With late-season momentum and coaching and roster continuity they haven’t had in a long time, look for Tennessee to not only maintain its lead over the second tier of the SEC East but also to make things much more interesting against Georgia and Florida this fall.
17. North Carolina
In his first year at Chapel Hill, Mack Brown led a Tar Heels team that had been 5-18 the two prior years to a 7-6 record that included a one-point loss to Clemson. The offense ended up No. 12 in the nation in total yards.
Almost all of that offense returns for Brown’s second act. His leading characters include quarterback Sam Howell, the team’s two leading rushers in Michael Carter and Javonte Williams, and seven of the team’s best pass-catchers. And the offensive line returns 50 of 65 starts.
The news is not quite as good on the defensive side of the ball. They lose two starting linemen, including fifth-round draft pick Jason Strowbridge, but they return most of the secondary and a solid linebacking corps led by Chazz Surratt and Jeremiah Gemmel.
Regardless of how an early test against a good Auburn team in the second game of the season turns out, expect further improvement from the Tar Heels this fall.
18. Southern California
Coming off an 8-5 season, USC returns the third-most overall production in the nation. On offense, all of the Trojans’ passing yards are back, as are 99% of their rushing yards, most of their receiving yards, and a majority of their offensive line starts. They also return huge percentages of last year’s productivity on defense.
Quarterback Kedon Slovis returns to command the offense after throwing for 3,502 yards and 30 touchdowns last fall. He’ll miss Michael Pittman, an early second-round draft pick who piled up 1,275 receiving yards last fall, but a still-solid group remains, led by Amon-Ra St. Brown and Tyler Vaughns. And the entire herd of running backs returns looking to get on track behind an offensive line returning three starters. On defense, everybody’s back but lineman Christian Rector and ‘backer John Houston Jr.
With so much of last year’s roster returning, just getting the defense and running game going will go a long way toward getting the Trojans in the mix for the Pac-12 title.
Last year, the Utes won their second consecutive Pac-12 South title on the strength of the nation’s No. 2 overall defense. They were so good on that side of the ball that the NFL came and stole it all.
In all, six defensive players were drafted and another left early but wasn’t picked. The losses include Bradlee Anae, Leki Fotu, John Penisini, Jaylon Johnson, Terrell Burgess, Julian Blackmon, and Javelin K. Guidry. That pretty much leaves Mika Tafua and Davin Lloyd to lead an entirely new unit.

▸ **Stored data**
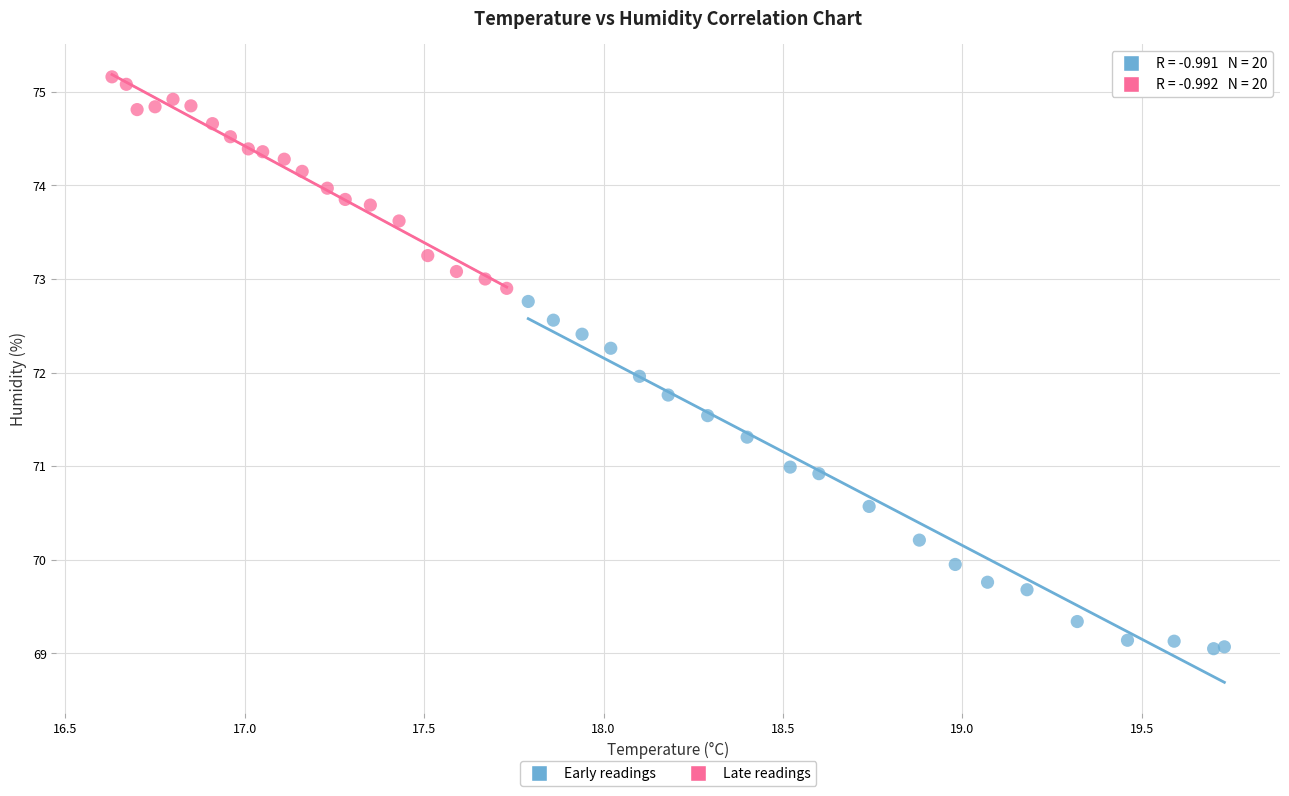

Which series has the largest Y range (max minus min)?

Early readings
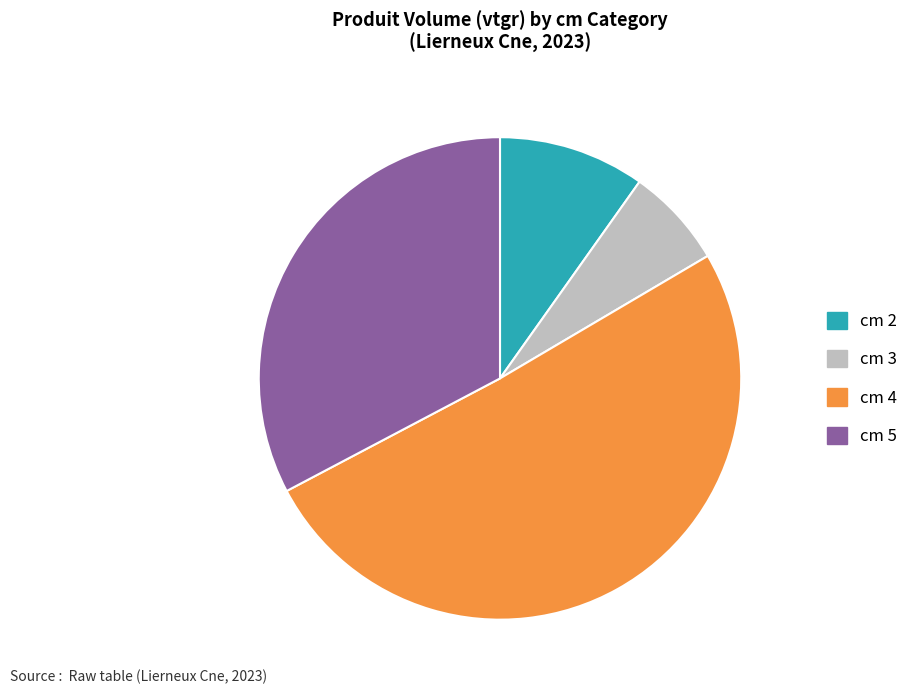

Between cm 3 and cm 2, which is larger?

cm 2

▸ **Task requirements**
a: In the college football preview, copy everything from "Almost all of" down to "of 65 starts.", switching "leading characters" to "key players".
b: Pick up the college football preview after its final sentence and keep writing.

▸ **Written responses**
a:
Almost all of that offense returns for Brown’s second act. His key players include quarterback Sam Howell, the team’s two leading rushers in Michael Carter and Javonte Williams, and seven of the team’s best pass-catchers. And the offensive line returns 50 of 65 starts.

b:
The offense didn’t escape the raid, either, as running back Zack Moss was drafted as well. And what the NFL didn’t get, graduation did, as quarterback Tyler Huntley is out of eligibility. He’ll be replaced by either Cameron Rising, who transferred from Texas in 2018, or Jake Bentley, a graduate transfer who started 33 games at South Carolina.
That’s a lot of roster attrition to overcome, but Kyle Whittingham didn’t just luck into seven draft picks. He made it happen, and he’s probably cycling up to do it again.
Minnesota merrily rowed all the way to an 11-2 record last fall, losing only to Top 15 teams Iowa and Wisconsin and beating Auburn in the Outback Bowl. The defense was special – ranking No. 10 in the nation – and the offense was good enough to get them to a first-place finish in the Big 10 West and a No. 10 ranking in the final AP Poll.
Now the Gophers have to figure out how to do it after losing a significant amount of production, especially on defense. Four players on that side of the ball were drafted, including All-American defensive back Antoine Winfield Jr.
The offense loses receiver Tyler Johnson and running back Rodney Smith, but returns quarterback Tanner Morgan, receiver Rashod Bateman, and all of the offensive linemen.
The schedule doesn’t seem too daunting for the Gophers. They travel to Madison to take on Wisconsin, but get Michigan and Iowa at home. If they can shore up the losses, particularly on defense, they could do as well or better than last year.
With rival Ohio State breaking in a new coach and the Wolverines returning most of their key pieces last year, Michigan looked ready to take control of the Big 10. They only lost four games, and all of them to ranked teams, but the missed opportunity had to sting.
And now, the window of opportunity looks to be closing again, as Michigan returns very little production from either the offense or the defense this fall. Shea Patterson has graduated, and ten players were drafted, three of whom left early.
Joe Milton and Dylan McCaffrey will battle to replace Patterson at quarterback. Whoever wins will have help from running backs Zach Charbonnet and Hassan Haskins and receivers Ronnie Bell and Nico Collins. Linebacker Cameron McGrone and defensive back Ambry Thomas will have the responsibility of getting the defense ready.
The Wolverines will have their opportunities again this season against Ohio State and others. They just need to take advantage of them.
Cincinnati’s 11-3 record in 2019 included two losses to conference rival Memphis and a non-conference loss to Ohio State. The Bearcats’ offense wasn’t really up to the task, but a Top 40 defense helped them achieve a No. 21 ranking in the final AP Poll.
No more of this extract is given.